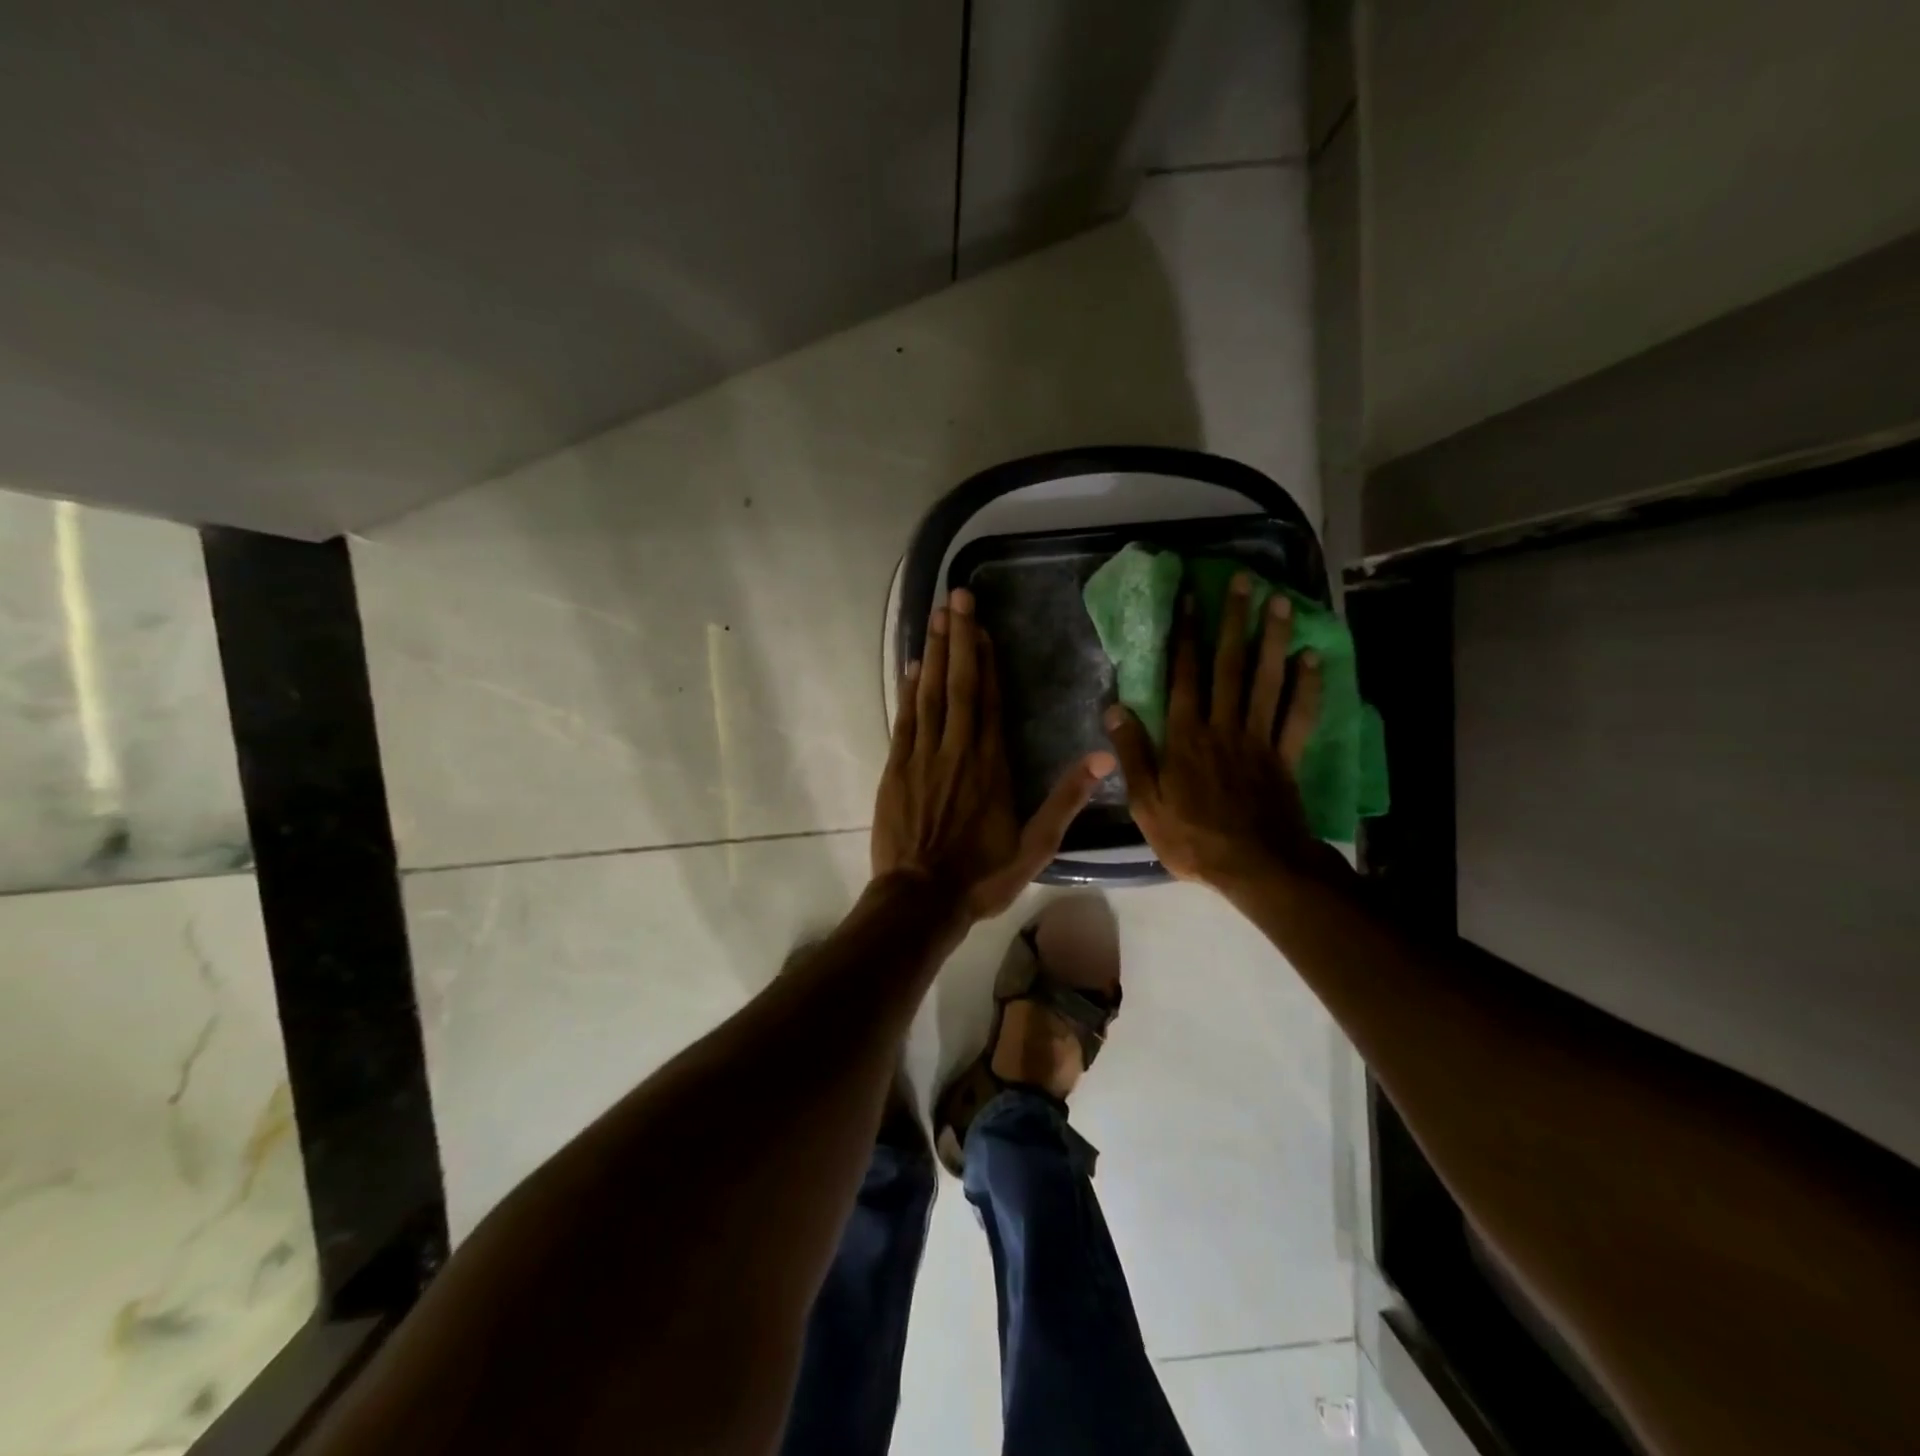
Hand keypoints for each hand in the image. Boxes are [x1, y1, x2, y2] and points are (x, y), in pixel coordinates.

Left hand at [873, 588, 1113, 920]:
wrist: (921, 899)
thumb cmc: (981, 875)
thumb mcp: (1035, 846)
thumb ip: (1066, 799)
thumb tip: (1104, 757)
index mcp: (992, 765)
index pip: (990, 700)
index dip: (986, 660)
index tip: (982, 626)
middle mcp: (959, 750)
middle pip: (959, 684)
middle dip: (958, 638)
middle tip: (956, 596)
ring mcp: (924, 756)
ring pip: (930, 693)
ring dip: (933, 652)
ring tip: (935, 615)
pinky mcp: (897, 769)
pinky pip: (905, 719)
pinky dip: (909, 690)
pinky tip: (912, 666)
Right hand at [1103, 575, 1341, 889]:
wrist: (1255, 867)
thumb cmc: (1192, 838)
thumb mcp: (1146, 803)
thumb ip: (1133, 753)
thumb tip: (1115, 706)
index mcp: (1186, 737)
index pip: (1185, 676)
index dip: (1188, 635)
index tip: (1191, 598)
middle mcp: (1223, 726)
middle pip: (1230, 666)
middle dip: (1234, 621)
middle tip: (1243, 581)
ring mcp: (1259, 739)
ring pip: (1266, 680)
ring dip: (1272, 638)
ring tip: (1279, 601)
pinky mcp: (1286, 756)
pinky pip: (1299, 715)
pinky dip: (1308, 685)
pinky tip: (1312, 657)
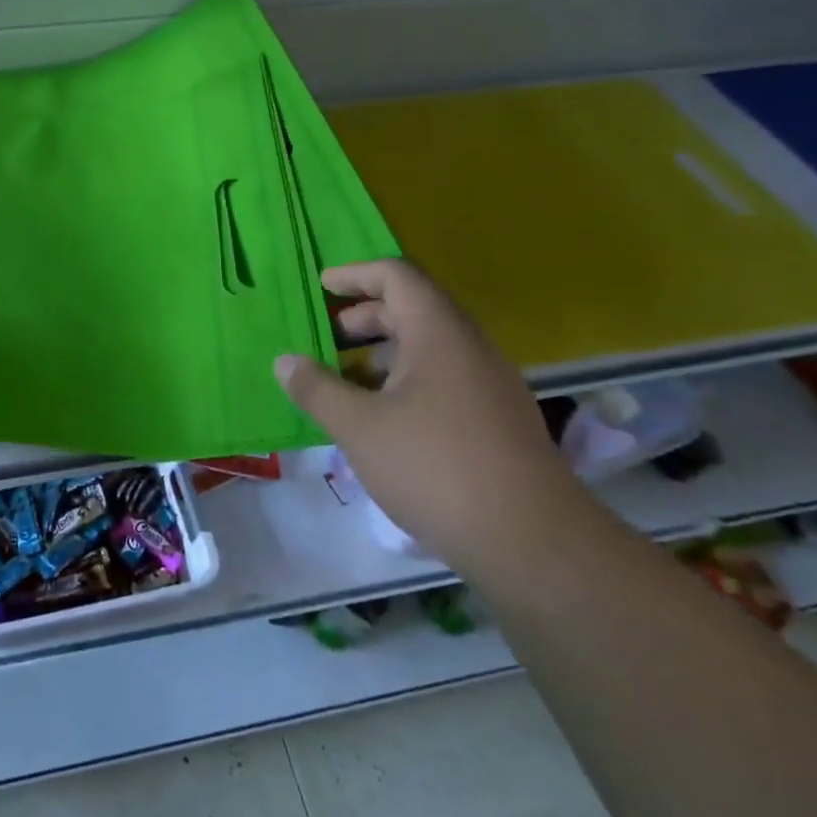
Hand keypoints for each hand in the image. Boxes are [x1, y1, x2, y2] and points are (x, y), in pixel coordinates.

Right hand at [275, 260, 588, 577]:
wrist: (531, 542)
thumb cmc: (435, 467)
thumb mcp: (358, 426)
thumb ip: (316, 388)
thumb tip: (284, 361)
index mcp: (438, 333)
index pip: (397, 276)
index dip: (355, 274)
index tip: (321, 286)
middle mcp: (469, 348)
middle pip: (414, 308)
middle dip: (365, 316)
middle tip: (327, 337)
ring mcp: (489, 385)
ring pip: (430, 347)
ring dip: (384, 353)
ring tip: (347, 380)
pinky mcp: (497, 420)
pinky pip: (444, 378)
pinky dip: (406, 381)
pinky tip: (383, 418)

++++

EXERCISE PROMPT: No line before the one containing "index mcp: (438, 333)" belongs in the answer; give again exactly that line and all lines after it through the end of the data.

OUTPUT FOR THIS EXERCISE:
index mcp: (438, 333)
index pip: (397, 276)
index dip: (355, 274)
index tip: (321, 286)
middle mcp: (469, 348)
middle pip: (414, 308)
middle dip: (365, 316)
middle tip: (327, 337)
ring mcp: (489, 385)
ring pip: (430, 347)
ring dip: (384, 353)
ring tip: (347, 380)
pinky mcp: (497, 420)
pinky pip: (444, 378)
pinky dip: (406, 381)
pinky tip: (383, 418)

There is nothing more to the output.